The major limitation in making clinical inferences from this study, however, is that the sample studied by Begg and colleagues may not represent the women who currently undergo genetic testing. Individuals without a significant family history are not recommended to have genetic testing [30] and this population will not have routine insurance coverage for genetic testing. Thus, the clinical implications of Begg and colleagues (and other studies of this type) are limited by sampling/design issues.

What do we need to know before changing clinical recommendations?

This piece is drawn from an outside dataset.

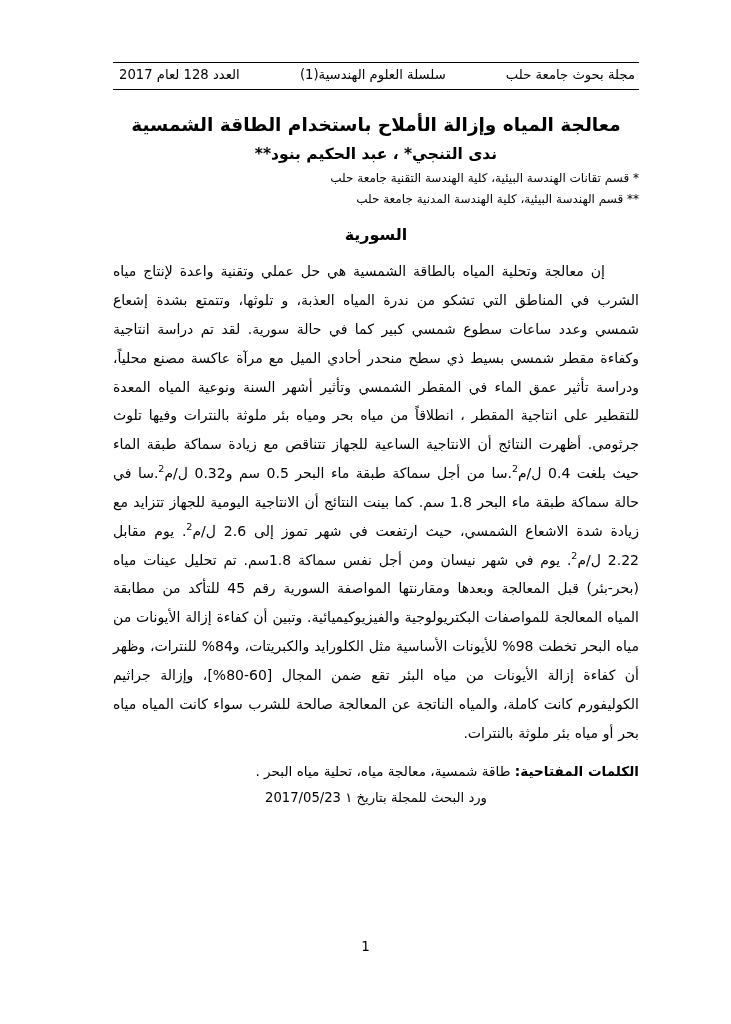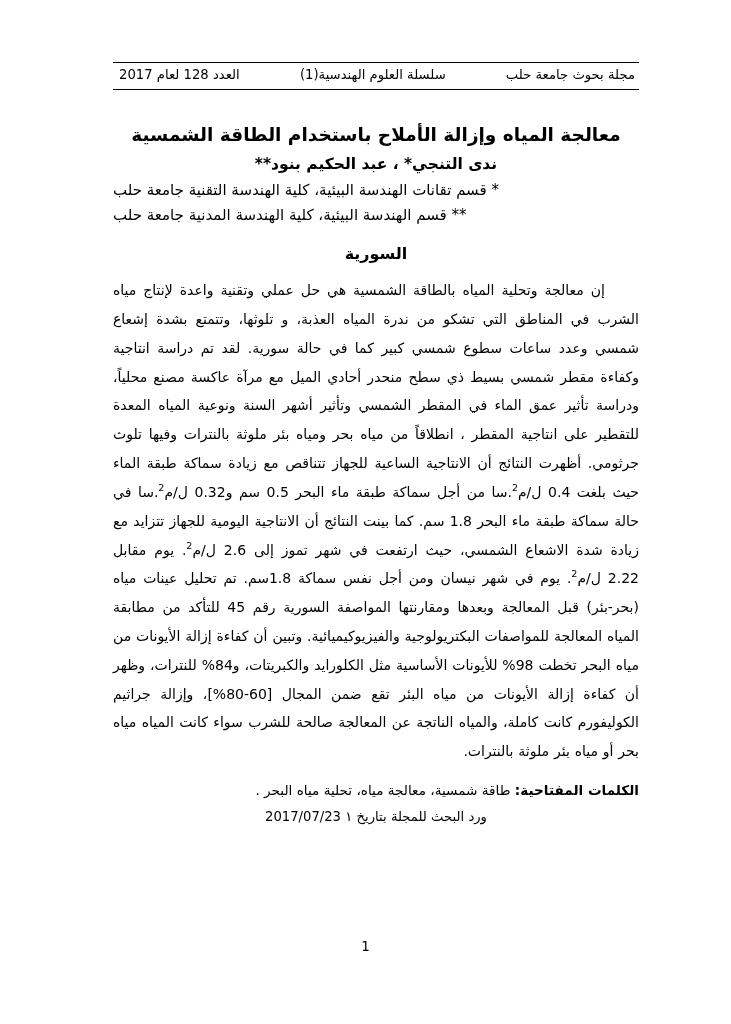"معالجة المياه وإزالة الأملاح باستخدام" .title { margin-top: 33px -> 23px }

Individualized risk assessment is the holy grail of the human genome – not only for BRCA1/2 mutation carriers but for the general population. Such assessment may be possible: proband cancer type matters, evidence for genotype-phenotype correlations exist; there is evidence for modifier genes. However, the most important question is whether decision-making will change when this information is available. Will we ever feel comfortable telling a mutation carrier that she does not need RRSO, particularly if we continue to have no effective ovarian cancer screening strategy? Will physicians ever insist on prophylactic mastectomy? Will women make different decisions based on a 40% lifetime risk of breast cancer versus a 60% lifetime risk? These and many other unanswered questions remain even as we strive for improved risk estimation and stratification.

Abbreviations

FDR = first-degree relative; RRSO = risk-reducing salpingo-oophorectomy.

Competing interests

The authors declare that they have no competing interests.